**Problem description:**
Please print nothing but the lines from the one containing "right knee: (170, 366)" to the final line below, exactly, and no pictures.
-------------------------
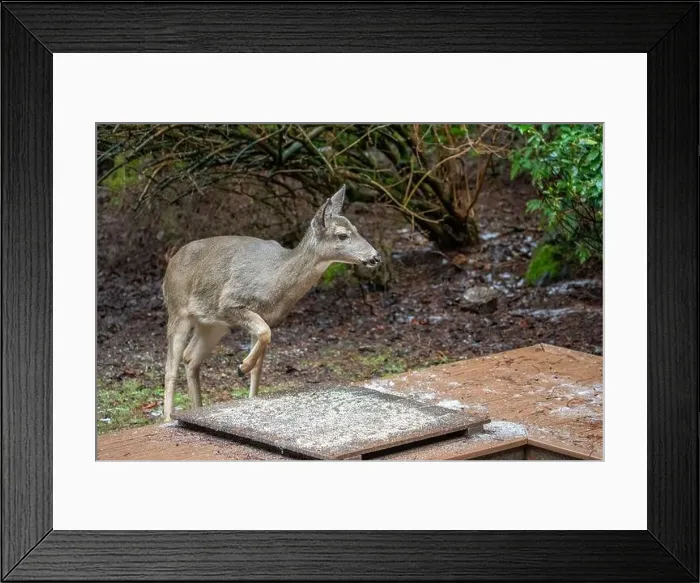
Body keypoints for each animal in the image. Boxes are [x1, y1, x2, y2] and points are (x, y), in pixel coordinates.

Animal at [161, 185, 381, 421]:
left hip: (213, 324)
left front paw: (250, 387)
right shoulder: (229, 302)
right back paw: (168, 419)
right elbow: (265, 333)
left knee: (191, 357)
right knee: (170, 366)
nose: (375, 257)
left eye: (356, 228)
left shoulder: (263, 317)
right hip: (178, 310)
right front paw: (241, 367)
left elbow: (259, 364)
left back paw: (197, 408)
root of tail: (170, 265)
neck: (275, 279)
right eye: (342, 235)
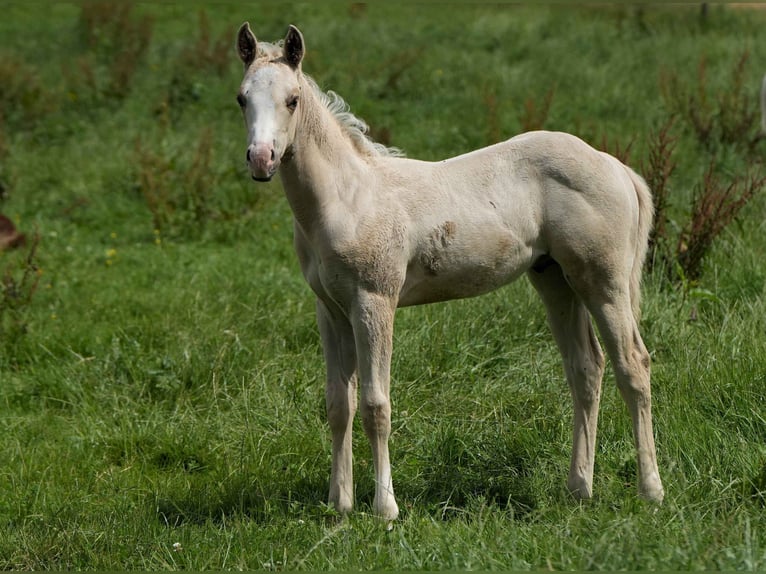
-------------------------
**Solution to this exercise:**
right knee: (170, 366)
nose: (375, 257)
left eye: (356, 228)
left shoulder: (263, 317)
right hip: (178, 310)
right front paw: (241, 367)
left elbow: (259, 364)
left back paw: (197, 408)
root of tail: (170, 265)
neck: (275, 279)
right eye: (342, 235)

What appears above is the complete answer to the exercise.